La première reste toujours la première. Ça commence bien avant la première pénétration. L’excitation de l’instant, la fièvre du démon, l’adrénaline de l’antidouleur. Sur la peau tiède, la lame damnée qui la délivrera de cette souffrance remonte lentement le long de la jambe, suivant les courbes de la délectation, ce mélange de plaisir, de tourment pour atteindre l’assouvissement. La première pénétration parcourt jusqu’à l’antre de la cuisse, avec une conviction instinctive. En fait tout est écrit : la sensation, juste assez forte, assez profonde, pour l’exquise perfection ; l’antidote évacue la morosité. Accentué d’un gémissement retenu, un soulagement de souffrance pénètre la fine peau dans un déchirement de plaisir pour oublier le monde cruel, endurer pour se sentir en vie, renaître, remplir à nouveau ses poumons de cette jouissance. La sensation trompeuse d’une délectation inépuisable, contrôler ce corps avide d’émotion forte… Pourtant, la croyance demeure.

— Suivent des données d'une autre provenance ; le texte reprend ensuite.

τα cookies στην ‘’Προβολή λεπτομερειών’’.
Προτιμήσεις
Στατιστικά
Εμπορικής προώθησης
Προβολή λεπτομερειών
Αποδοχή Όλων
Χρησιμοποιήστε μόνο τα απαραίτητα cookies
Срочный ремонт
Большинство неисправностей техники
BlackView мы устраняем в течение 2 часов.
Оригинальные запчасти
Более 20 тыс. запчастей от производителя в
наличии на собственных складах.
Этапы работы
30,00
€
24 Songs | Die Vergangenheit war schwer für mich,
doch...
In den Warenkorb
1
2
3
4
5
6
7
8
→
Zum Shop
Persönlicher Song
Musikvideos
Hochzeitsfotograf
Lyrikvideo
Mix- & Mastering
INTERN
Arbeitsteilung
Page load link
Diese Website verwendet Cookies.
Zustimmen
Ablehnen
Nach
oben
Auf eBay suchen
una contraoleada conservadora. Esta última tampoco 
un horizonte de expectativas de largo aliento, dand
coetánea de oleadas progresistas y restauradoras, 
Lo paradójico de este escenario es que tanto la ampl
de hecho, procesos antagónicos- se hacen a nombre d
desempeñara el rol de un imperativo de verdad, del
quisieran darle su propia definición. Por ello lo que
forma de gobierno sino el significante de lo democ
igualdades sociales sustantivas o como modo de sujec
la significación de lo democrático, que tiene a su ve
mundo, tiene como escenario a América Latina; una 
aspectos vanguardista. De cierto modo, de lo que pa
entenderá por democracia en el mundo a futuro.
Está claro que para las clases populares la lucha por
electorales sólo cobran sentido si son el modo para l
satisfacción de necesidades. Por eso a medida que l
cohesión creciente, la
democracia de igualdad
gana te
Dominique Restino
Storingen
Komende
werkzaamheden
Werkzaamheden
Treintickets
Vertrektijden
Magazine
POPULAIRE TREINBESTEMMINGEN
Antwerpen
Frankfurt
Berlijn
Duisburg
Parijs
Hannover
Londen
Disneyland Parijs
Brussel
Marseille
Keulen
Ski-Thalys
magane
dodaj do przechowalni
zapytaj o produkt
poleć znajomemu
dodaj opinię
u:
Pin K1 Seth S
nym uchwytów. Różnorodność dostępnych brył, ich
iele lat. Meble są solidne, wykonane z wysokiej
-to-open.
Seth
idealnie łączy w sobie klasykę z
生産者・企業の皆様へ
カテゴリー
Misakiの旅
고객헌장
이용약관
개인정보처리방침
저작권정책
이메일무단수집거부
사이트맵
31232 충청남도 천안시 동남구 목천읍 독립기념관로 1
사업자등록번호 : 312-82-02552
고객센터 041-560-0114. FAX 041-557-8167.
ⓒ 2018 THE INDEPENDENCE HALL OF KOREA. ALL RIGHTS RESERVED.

Tout le mauvais s’évade de la tête. Laissant l’instrument retomber à côté de ce corps en transe, l’âme se redresse pour se contempler dans ce miroir. Admirant la couleur rubis, qui coule le long de la jambe telle une ligne de vie expulsant avec elle tous ces sentiments de haine, de vide, de frustration… Dans l’attente du prochain rituel de sagesse, tel un junkie qui attend sa dose.  Prétendant maîtriser ce fardeau qui vient à la fois de s’accomplir et de s’insinuer dans le cœur.  Lisant sur l’instant la satisfaction de ce reflet. L’incision dévoile une ligne discrète, soignée, coupée par le scalpel qui vient d’être souillé. À la souvenance, on peut s’interroger en récriminant une automutilation de plus sur cette vie imparfaite. On aimerait garder ce secret capricieux de l’incision et l’enfermer dans cette jouissance égoïste.

Mais devant le petit mouchoir blanc éclaboussé de sang, l’adolescente au fil du temps pénètre de plus en plus profond avec de moins en moins de délectation, d’embrasement. C’est une friandise amère : entailler pour oublier la première pénétration, comme pour oublier la première gorgée de bière.